Another San Francisco startup, Emotiv, has developed a $399 EEG headband, designed for research, with fourteen brain-sensor points. It already allows users to see an onscreen 3-D visualization of their brain areas firing. Another utility guides users through the process of coaxing a photorealistic digital flower into blossoming. At a gaming conference in 2014, I sat at Emotiv’s booth and watched as an employee squirted saline solution onto each of the contact points, then handed it to a co-worker who, as he lowered it onto my head, said, “This is going to feel a little cold.” He was right, it felt a little cold. On the screen was a single white rose, but the bud was shut tight, almost unrecognizable as a flower. As I focused on the shape, silently willing it awake, then audibly saying, “Open, open . . .” its papery petals began to peel apart, slowly and tentatively at first, then a little bit more confidently. In a few seconds it sat before me, fully open. Perhaps my brain was secretly gloating, because a moment later it quickly sealed itself shut, as if sensing danger. I told myself to relax a little more and stop gloating, and it opened again. Soon I was watching it open and close in tandem with my breathing. The rose and I were breathing together.

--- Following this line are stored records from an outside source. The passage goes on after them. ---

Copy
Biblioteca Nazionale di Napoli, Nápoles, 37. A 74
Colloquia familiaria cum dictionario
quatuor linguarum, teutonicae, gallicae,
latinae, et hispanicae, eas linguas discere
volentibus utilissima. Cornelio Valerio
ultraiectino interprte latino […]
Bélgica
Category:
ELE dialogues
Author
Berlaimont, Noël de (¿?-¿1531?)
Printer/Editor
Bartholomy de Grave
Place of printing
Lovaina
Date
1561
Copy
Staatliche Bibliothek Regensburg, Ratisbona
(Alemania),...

Game designer Robin Hunicke, who has worked on several genre-bending titles, said technologies like these point to a new direction for games. “We are at a place right now where this medium has the opportunity to expand in drastic and amazing ways,” she said. “And if you are a designer, I would hope that you’re curious enough to really push on that boundary and not just accept the status quo, not just work on a game because you know it will make money, but to really push yourself in your craft to design something new.” Improvements in technology have actually upped the ante for developers, she said, giving them greater responsibility for players’ well-being. “You can’t just make games about shooting people in the face because now you can see how people feel.”